DATA FOR ANALYSIS below:

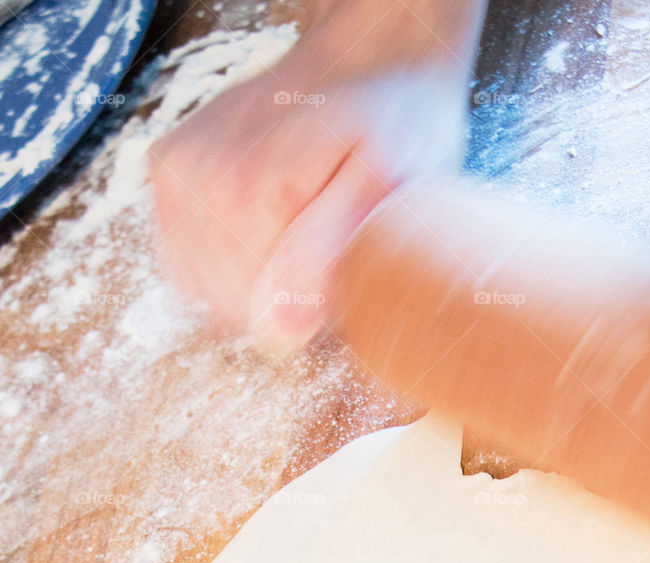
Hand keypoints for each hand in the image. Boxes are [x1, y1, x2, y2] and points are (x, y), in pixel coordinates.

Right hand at [149, 0, 484, 351]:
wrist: (368, 57)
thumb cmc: (393, 124)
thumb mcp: (385, 190)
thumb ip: (326, 258)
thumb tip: (280, 329)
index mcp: (247, 194)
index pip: (263, 319)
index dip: (308, 314)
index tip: (341, 276)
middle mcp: (198, 181)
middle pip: (231, 306)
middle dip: (278, 298)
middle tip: (323, 252)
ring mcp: (176, 174)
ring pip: (204, 290)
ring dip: (250, 281)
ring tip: (295, 235)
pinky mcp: (168, 171)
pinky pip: (183, 259)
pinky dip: (222, 262)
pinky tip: (261, 233)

End of DATA FOR ANALYSIS.

YOUR ASSIGNMENT> Would you copy each line above exactly as given, dropping any images?

ANSWER FOR THE TASK>
Hand keypoints for each hand in the image. Boxes are [x1, y1, x2, y2] and points are (x, y), in pixel coordinates.

Right hand at [149, 0, 484, 351]:
wrist: (368, 57)
thumb cmc: (393, 124)
thumb mcp: (385, 190)
thumb ip: (326, 258)
thumb tip: (280, 329)
index mcp: (247, 194)
index pip: (263, 319)
index dip: (308, 314)
index tip: (341, 276)
middle mcp: (198, 181)
middle pip: (231, 306)
middle dip: (278, 298)
middle tip: (323, 252)
ring mcp: (176, 174)
ring pip: (204, 290)
ring dip: (250, 281)
ring tip: (295, 235)
pinky mcp: (168, 171)
pinky pip: (183, 259)
pinky dip: (222, 262)
pinky tip: (261, 233)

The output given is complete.